■ 閱讀材料 ■
########

歡迎大家關注筆者，你的關注是我持續更博的最大動力

原創文章，轉載告知，盜版必究

xml介紹與解析，及xml庫包使用

文章目錄：

1 XML簡單介紹

2 XML.etree.ElementTree的使用

xml庫包，就是用來解析xml文件，提取出xml文件中存儲的具體內容

1 XML簡單介紹

1.1 XML簡單介紹

XML（eXtensible Markup Language）：

可擴展標記語言：被設計用來傳輸和存儲數據

常見的XML編程接口有DOM和SAX，這兩種接口處理XML文件的方式不同。

python有三種方法解析XML文件參考：

SAX（simple API for XML）：
DOM（Document Object Model）：將XML數據映射到內存中（比較慢、耗內存），解析成一個樹，通過對樹的操作XML
ElementTree（元素樹）：ElementTree像一個輕量級的DOM，具有方便友好的API，大媽可用性好，速度快，內存消耗少。

########

■ 條目摘錄 ■
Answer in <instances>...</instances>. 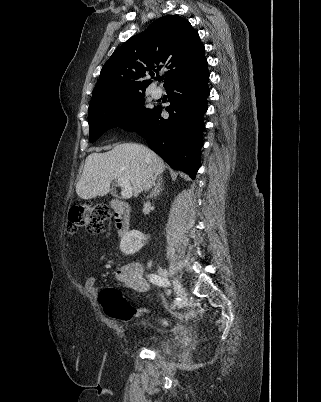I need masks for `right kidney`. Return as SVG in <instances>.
<instances>
[{
	"instance_id": "obj_1",
	"label": "right kidney",
	"mask_w": 321,
	"mask_h": 402,
	"mask_svg": "<svg viewBox=\"0 0 321 402\" xmlns=\"http://www.w3.org/2000/svg\"><path fill=\"white\" fill-rule=\"evenodd\" d=\"M145 237L138 230H132L125 234L120 242V249L125 255L138 252L144 245Z\"/></svg>"
}]
</instances>
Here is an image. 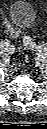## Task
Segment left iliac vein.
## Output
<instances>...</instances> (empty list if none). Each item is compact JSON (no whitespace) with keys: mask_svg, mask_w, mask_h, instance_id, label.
<instances>
[{"mask_svg":"<svg viewBox=\"0 0 47 129\" xmlns=\"http://www.w3.org/2000/svg\"><path fill=\"white\" fill-rule=\"evenodd\" d=\"M37 55L42 58L45 59L46 58V52L44 50H40V49H36Z\"/></svg>","mask_w":47,"mask_h":129,"instance_id":"1","label":"left iliac vein"}]
</instances>
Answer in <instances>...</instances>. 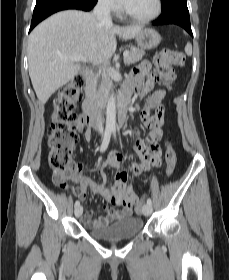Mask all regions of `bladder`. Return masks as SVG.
I'll use <instances>...</instances> for the list:
<instances>
[{
    "label": "bladder",
    "mask_w": 229,
    "mask_h": 280,
    "mask_svg": "<svg viewBox=\"0 0 229 280\" xmlns=\"http://www.w3.org/2000/svg\"><path fill=\"white\" fill-rule=\"evenodd\" d=\"M144 227V221L135 216L120 218L105 227H86L95 238L115 241L138 236Z\"/></svg>",
    "instance_id": "1"
}]
</instances>
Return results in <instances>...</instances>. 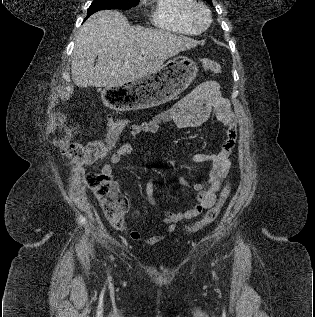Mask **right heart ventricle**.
Here are the masks:
<instances>
[{"label":"right heart ventricle","instance_id":"obj_1","mask_svg":"<svg viewBox=\"0 0 315 317\" xmlns=\"http://www.w3.org/2000/svg\"><path fill=\"white\" fill-rule=\"evenodd\" d=\"M193 0H153L151 21L163 30L174 33L196 35L199 31L193 27L187 17Z\"/></svg>","mask_w":315,"mask_h":317}]
</instances>
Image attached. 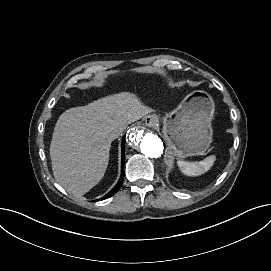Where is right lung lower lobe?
Returning a JSON list of instances; mask_svg holds the SVG:
<instances>
[{"label": "right lung lower lobe", "instance_id": "right-lung-lower-lobe-1", "mask_svg": "<svg viewBox=\"0 0 271 271\" xmlns=\"http://www.w3.org/2000/svg\"><path fill=\"white\" fill-rule=\"evenodd\" d=\"M124 154H125V140L123 139V142H122V165H121L120 179H119L118 183L116 184V186L110 192H108L103 198L98 199L96 201L107 199V198L113 196L114 194H116L118 192V190L120 189L122 182H123V179H124Z\"/></svg>", "mask_w": 271, "mask_h": 271}]
</instances>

########

■ 需完成事項 ■
**1.** 將關於XML的閱讀材料中從「SAX（simple API for」到「用性好，速度快，內存消耗少。」的文字一字不改地列印出來。
**2.** 根據關於XML的閱讀材料，常見的XML編程接口是哪兩種？

■ 逐題作答 ■
**1.**
SAX（simple API for XML）：
DOM（Document Object Model）：將XML數據映射到內存中（比較慢、耗內存），解析成一個樹，通過對樹的操作XML
ElementTree（元素樹）：ElementTree像一個輕量級的DOM，具有方便友好的API，大媽可用性好，速度快，內存消耗少。

**2.** DOM和SAX。